Get knotted

Strange letter in the Financial Times from Google’s Global Privacy Counsel, one Peter Fleischer, attacking the male tie.

It constricts circulation to the brain. And it acts as decorative camouflage for the business suit, designed to shield the middle-aged male physique, with its shrinking shoulders and protruding paunch, from feeling sufficiently self-conscious to hit the gym.

Men should lose their “business attire” and wear T-shirts to work. Wouldn’t you like to know whether your business partners are fit? Why should you trust a man in business if he abuses his own body? And heaven knows what waves of creativity might be unleashed, when men are freed from conformist garb.

If there’s a scale for measuring tosh then this is off the chart. I hate wearing a tie but I’ve also lost count of the number of ultra-fit half-wits I’ve seen ruining perfectly good businesses. And some of the cleverest people I know have never knowingly been to a gym in their lives. In my own case, the only exercise I get comes from jumping to conclusions.

Speaking of fitness fanatics ruining things, by the way, Clare Short (the former Cabinet minister) said something interesting about Alastair Campbell, Tony Blair’s former spinmeister. Campbell was obsessed with his body and was forever running marathons etc. According to Short, what riled Campbell most about Rory Bremner’s satirical renditions of the Blair-Campbell relationship was the fact that the actor chosen to play him was — in his words — “a fat bastard”.

Thanks to Nick Carr for spotting this luxuriant piece of arrant nonsense.

An important communication

This from the er, Royal Bank of Scotland this morning.

Dear Royal Bank of Scotland customer,

The Royal Bank of Scotland Customer Service requests you to complete Digital Banking Customer Confirmation Form (CCF).

This procedure is obligatory for all customers of the Royal Bank of Scotland.

Please select the hyperlink and visit the address listed to access Digital Banking Customer Confirmation Form (CCF).

http://sessionid-0426665.rbs.co.uk/customerdirectory/direct/ccf.aspx

Again, thank you for choosing the Royal Bank of Scotland for your business needs. We look forward to working with you.

***** Please do not respond to this email *****

This mail is generated by an automated service.

Who falls for this stuff?

Needless to say, I do not bank with RBS.

Globalisation

Yesterday (21st) was the official publication day for the last of the Harry Potter books. Early in the morning, in a village in Deepest Provence, I found that the local newsagent had acquired six copies of the English edition — for which she was charging full whack, plus. As I handed over the loot (I am, after all, a doting parent), I reflected on the wonders of capitalism: some entrepreneur reckoned that there were enough crazy Anglos around Provence at this time of the year to make it worth ordering and shipping a few copies. Later on in the day I checked back — and all the books had gone.

Common sense about Facebook

This morning’s Observer column

There’s an ancient adage in the computer industry – it may have originated at Microsoft – which says: ‘Always eat your own dog food’. What it means is that if you are writing software other people are going to use, then you must use it yourself. If you’re going to ask other people to commit their time, data and perhaps even sanity to using your product, you should take the same risks yourself…

Celebrity culture

Planet Hiltron takes pictures of celebrities and PhotoShops them to give an impression of what they might be like without their retinues of image-makers and PR flacks. Here’s their take on Madonna:

Thanks to BoingBoing for the link.

» **Activity A**:
Copy out the blog posts word for word, starting at "This morning’s Observer" and ending at "for the link.".
» **Activity B**:
Continue the blog posts above, on neckties, bank email scams and celebrities, from the point where they end.
None of the items have any bearing on the work asked of you here.

» **Record set**:

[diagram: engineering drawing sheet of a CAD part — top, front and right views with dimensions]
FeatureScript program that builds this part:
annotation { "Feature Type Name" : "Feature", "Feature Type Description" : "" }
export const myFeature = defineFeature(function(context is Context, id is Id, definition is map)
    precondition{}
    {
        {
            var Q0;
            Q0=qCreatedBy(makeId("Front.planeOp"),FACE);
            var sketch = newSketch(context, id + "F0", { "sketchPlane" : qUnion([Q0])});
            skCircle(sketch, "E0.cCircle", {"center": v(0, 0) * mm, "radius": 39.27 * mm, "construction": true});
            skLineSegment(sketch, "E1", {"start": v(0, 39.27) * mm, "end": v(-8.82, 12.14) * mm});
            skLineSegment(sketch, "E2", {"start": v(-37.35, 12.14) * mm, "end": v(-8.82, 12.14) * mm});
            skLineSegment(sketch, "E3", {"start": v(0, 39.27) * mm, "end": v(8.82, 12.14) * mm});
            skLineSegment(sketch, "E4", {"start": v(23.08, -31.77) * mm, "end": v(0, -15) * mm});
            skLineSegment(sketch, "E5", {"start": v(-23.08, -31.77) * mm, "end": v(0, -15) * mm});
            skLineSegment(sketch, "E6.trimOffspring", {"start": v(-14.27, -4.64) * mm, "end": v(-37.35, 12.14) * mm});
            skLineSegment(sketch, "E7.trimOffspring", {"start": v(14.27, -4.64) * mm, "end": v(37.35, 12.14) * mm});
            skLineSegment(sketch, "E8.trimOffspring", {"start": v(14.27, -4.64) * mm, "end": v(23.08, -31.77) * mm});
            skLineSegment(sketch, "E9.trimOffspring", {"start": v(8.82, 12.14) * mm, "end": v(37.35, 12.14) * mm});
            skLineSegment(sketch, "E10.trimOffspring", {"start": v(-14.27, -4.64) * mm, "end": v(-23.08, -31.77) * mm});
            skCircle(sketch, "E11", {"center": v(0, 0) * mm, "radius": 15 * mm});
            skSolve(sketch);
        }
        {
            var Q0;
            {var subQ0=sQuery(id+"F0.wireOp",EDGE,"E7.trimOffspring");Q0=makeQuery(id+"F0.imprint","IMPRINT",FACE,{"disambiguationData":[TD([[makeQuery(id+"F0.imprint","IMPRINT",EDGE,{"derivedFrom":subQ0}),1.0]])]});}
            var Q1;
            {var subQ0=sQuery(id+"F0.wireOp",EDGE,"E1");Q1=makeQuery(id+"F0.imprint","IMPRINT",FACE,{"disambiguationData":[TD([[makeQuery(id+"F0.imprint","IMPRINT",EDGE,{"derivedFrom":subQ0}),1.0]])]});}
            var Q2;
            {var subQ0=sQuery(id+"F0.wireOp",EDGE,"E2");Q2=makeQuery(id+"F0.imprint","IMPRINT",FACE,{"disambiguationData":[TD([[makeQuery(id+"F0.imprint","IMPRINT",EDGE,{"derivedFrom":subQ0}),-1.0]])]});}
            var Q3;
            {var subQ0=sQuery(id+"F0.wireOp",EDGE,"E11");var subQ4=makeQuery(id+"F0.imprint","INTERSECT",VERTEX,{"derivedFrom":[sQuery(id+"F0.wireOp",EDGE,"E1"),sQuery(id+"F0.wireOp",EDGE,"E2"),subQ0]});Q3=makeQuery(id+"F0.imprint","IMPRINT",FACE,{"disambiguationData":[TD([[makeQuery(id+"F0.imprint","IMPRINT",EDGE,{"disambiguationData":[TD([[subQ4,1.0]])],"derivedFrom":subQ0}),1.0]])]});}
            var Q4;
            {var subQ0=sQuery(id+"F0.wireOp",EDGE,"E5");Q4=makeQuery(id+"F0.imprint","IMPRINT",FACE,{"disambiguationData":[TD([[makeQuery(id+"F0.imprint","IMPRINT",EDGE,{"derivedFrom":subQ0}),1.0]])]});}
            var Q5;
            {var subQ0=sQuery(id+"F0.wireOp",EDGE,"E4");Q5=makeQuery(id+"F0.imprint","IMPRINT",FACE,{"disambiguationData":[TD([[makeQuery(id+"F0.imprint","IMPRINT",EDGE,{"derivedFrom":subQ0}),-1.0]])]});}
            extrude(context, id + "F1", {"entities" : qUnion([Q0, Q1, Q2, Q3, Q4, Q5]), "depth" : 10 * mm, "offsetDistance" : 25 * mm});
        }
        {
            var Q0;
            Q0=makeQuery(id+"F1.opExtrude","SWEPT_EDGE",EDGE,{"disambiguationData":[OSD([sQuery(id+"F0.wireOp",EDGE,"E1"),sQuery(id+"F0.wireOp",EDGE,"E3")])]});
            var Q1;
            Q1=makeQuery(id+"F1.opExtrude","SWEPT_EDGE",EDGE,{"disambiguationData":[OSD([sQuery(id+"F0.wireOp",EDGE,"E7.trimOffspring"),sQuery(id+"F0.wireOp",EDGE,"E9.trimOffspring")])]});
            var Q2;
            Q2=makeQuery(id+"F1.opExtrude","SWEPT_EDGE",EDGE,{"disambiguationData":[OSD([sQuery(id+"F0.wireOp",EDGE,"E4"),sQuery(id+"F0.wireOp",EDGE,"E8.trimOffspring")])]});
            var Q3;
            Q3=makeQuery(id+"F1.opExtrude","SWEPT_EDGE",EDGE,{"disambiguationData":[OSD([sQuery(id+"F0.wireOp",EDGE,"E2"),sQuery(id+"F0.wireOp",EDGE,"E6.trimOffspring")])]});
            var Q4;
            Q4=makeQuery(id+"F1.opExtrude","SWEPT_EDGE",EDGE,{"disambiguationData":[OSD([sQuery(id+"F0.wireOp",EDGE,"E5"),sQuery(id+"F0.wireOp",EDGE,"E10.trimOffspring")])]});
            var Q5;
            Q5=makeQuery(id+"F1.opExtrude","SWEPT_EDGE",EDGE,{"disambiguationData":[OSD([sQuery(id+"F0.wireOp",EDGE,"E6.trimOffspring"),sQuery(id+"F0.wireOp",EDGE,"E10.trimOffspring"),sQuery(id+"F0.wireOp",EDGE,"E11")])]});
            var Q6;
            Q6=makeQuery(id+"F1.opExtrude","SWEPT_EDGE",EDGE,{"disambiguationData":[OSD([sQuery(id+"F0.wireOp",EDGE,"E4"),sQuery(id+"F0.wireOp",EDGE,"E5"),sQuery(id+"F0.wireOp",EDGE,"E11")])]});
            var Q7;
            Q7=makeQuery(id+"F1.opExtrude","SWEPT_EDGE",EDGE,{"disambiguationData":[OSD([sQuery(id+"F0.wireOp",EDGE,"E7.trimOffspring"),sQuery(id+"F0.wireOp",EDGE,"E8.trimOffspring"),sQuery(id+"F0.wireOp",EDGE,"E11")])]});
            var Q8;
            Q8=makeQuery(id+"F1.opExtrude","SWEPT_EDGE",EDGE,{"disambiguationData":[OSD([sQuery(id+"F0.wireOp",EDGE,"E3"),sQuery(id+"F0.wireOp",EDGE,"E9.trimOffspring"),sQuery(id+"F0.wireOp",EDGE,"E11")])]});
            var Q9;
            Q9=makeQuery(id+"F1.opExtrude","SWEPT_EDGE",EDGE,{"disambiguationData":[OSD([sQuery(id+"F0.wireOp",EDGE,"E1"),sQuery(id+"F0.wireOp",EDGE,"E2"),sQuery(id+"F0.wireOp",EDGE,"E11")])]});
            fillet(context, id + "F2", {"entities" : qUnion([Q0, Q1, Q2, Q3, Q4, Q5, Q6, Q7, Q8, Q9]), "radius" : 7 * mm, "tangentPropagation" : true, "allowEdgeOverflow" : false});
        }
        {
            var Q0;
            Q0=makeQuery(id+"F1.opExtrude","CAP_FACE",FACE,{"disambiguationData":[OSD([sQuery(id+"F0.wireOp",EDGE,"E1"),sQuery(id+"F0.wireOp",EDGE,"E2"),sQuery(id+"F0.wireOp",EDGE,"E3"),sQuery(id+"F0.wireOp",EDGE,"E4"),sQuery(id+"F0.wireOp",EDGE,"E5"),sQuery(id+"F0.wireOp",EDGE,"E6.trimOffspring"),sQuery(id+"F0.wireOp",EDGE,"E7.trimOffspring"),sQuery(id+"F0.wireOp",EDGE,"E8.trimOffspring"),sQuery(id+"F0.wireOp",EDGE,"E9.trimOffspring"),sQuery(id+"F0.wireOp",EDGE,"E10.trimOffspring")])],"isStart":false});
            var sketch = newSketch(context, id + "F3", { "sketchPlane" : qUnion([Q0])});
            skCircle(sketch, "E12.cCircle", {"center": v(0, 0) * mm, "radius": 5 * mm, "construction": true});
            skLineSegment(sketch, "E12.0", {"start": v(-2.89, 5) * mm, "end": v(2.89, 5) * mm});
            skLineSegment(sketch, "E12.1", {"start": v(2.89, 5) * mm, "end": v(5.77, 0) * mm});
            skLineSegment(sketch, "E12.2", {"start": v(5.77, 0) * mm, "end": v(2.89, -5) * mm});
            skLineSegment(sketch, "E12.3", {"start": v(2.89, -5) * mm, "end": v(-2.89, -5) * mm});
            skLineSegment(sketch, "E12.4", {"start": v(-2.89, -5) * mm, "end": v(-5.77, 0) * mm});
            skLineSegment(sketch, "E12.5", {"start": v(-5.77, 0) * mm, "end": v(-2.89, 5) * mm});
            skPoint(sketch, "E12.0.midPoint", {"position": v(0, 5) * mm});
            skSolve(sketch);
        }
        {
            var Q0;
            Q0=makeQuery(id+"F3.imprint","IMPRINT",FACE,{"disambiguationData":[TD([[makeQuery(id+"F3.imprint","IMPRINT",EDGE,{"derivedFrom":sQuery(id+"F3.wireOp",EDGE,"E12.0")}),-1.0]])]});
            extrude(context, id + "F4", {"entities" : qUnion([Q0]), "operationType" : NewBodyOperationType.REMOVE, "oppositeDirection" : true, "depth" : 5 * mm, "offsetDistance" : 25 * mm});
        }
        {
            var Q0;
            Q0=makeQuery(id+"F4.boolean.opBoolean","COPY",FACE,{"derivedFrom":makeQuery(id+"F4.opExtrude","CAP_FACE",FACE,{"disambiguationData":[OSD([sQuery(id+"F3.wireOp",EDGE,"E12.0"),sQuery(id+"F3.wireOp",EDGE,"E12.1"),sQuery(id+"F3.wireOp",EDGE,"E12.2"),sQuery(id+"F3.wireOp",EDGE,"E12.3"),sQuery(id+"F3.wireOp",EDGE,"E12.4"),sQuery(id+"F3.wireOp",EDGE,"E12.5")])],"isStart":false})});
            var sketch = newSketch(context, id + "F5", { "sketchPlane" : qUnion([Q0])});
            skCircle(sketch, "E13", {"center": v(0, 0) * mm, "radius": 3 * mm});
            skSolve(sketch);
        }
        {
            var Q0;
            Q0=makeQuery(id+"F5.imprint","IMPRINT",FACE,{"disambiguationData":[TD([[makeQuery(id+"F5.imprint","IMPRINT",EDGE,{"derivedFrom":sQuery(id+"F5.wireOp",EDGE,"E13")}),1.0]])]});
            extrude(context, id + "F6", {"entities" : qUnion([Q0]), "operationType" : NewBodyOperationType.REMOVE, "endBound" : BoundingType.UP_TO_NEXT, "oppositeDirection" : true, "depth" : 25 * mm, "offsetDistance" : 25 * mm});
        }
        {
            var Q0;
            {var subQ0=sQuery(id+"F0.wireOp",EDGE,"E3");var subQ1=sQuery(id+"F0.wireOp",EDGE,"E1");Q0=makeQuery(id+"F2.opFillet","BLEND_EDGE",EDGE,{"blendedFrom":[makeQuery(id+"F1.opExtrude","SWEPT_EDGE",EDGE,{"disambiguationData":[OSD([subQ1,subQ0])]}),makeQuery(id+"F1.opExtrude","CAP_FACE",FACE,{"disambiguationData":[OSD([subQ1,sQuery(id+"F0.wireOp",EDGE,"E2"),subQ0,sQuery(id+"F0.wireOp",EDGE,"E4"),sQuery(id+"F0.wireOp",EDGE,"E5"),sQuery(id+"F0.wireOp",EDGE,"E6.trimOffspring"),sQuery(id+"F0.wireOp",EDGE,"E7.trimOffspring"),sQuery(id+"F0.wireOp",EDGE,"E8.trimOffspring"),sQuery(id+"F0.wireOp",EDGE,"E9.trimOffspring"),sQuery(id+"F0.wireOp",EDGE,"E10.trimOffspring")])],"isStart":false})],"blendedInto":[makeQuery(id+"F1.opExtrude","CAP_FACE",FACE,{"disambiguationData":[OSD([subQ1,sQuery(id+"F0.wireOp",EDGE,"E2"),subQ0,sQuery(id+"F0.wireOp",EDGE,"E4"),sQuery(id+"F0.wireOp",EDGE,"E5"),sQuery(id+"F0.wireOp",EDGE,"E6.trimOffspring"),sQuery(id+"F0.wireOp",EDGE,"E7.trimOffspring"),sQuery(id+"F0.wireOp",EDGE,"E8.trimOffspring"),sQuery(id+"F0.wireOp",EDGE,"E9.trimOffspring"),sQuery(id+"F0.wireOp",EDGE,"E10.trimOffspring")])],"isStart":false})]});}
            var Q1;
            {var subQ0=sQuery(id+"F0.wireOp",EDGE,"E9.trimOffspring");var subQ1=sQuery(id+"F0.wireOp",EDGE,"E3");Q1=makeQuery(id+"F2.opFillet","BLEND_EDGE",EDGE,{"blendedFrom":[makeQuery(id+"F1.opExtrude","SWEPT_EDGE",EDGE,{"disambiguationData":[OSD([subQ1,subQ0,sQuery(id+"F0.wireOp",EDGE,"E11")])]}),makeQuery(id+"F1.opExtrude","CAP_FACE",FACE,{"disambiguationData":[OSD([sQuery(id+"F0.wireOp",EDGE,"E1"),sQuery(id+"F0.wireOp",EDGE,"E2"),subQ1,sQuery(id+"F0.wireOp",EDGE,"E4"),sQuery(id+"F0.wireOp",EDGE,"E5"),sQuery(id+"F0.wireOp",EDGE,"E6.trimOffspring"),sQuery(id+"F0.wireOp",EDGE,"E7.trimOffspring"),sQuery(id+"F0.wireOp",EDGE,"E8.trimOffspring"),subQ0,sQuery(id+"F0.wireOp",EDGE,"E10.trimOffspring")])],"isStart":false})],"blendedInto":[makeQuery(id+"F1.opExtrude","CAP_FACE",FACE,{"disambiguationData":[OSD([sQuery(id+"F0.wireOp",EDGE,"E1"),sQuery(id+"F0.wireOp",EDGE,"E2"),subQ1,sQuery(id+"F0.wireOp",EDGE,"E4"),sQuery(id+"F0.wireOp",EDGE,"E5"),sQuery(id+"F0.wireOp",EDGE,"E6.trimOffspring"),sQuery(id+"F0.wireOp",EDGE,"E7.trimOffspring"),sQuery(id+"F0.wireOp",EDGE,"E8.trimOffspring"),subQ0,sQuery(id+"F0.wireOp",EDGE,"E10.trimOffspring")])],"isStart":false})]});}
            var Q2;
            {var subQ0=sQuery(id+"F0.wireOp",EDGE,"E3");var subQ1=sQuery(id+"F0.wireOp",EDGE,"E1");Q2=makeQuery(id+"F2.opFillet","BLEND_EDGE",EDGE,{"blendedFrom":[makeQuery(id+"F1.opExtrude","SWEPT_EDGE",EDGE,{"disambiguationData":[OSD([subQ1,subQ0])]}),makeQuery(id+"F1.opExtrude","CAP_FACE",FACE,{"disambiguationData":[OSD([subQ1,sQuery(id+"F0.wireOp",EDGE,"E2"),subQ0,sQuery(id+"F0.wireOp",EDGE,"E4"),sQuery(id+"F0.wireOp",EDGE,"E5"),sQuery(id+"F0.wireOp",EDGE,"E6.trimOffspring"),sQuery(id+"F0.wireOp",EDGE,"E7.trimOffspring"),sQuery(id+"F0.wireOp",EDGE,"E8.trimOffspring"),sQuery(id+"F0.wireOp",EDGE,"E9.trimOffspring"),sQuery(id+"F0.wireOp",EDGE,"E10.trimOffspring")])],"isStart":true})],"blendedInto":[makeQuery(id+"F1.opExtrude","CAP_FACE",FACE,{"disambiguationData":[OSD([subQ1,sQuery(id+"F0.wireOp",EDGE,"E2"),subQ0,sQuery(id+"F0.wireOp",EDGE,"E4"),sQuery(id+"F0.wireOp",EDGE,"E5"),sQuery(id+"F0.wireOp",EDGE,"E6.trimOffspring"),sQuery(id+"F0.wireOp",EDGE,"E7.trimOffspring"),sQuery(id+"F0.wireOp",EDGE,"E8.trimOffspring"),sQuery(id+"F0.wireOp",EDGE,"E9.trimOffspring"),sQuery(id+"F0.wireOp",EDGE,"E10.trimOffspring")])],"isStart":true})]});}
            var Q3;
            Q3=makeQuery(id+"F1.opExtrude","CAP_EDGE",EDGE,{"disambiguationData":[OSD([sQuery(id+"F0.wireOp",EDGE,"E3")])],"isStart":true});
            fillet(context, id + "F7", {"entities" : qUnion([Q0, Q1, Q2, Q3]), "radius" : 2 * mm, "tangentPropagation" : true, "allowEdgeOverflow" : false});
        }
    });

» **Task answer A**:
This morning’s Observer column

There’s an ancient adage in the computer industry – it may have originated at Microsoft – which says: ‘Always eat your own dog food’. What it means is that if you are writing software other people are going to use, then you must use it yourself. If you’re going to ask other people to commit their time, data and perhaps even sanity to using your product, you should take the same risks yourself…

Celebrity culture

Planet Hiltron takes pictures of celebrities and PhotoShops them to give an impression of what they might be like without their retinues of image-makers and PR flacks. Here’s their take on Madonna:

Thanks to BoingBoing for the link.

» **Task answer B**:
Provencal morning

Today was our first full day in Provence so, as is customary, I went in to the village early to get croissants, pain-au-chocolat, newspapers and other prerequisites of a civilised breakfast. The first sight I encountered was of a film crew filming one of those casually glamorous French presenters outside the most elegantly dilapidated premises in town.

Truly, you couldn’t make this up. What a country. I hope Sarkozy doesn’t ruin it.

A new cold war?

Nonsense, says Simon Jenkins, in a good column. Excerpt:

Above all, back comes the maxim, know your enemy, in this case understand Russia. Putin’s revival of the oldest paranoia in his nation’s history, of continental encirclement, was bound to follow defeat in the cold war. The US’s breach of understandings reached in the 1990s between Russia and an enlarged Nato by proposing to locate military installations in Poland and the Czech Republic was as provocative and militarily useless as could be imagined. Russia’s “retargeting” of its missiles and withdrawal from the Conventional Forces in Europe treaty were comparatively mild responses. It is not surprising that Putin should also counter with his energy weapon. Hence his pipeline deal with Kazakhstan and Turkmenistan, and Gazprom’s partnership with France and Italy rather than the US or Britain.

Putin regards London, with some justice, as like pre-Castro Havana, an open city awash in the laundered loot of Yeltsin’s privatisations, draining the new Russia of investment and talent and giving refuge to people he sees as tax-dodgers and thieves. This he will have to lump, and perhaps make Moscow a less vulgar and dangerous place in which young Russians can make an honest rouble. But when someone in his apparat orders the killing of an emigre in a London restaurant, the British government cannot just ignore it.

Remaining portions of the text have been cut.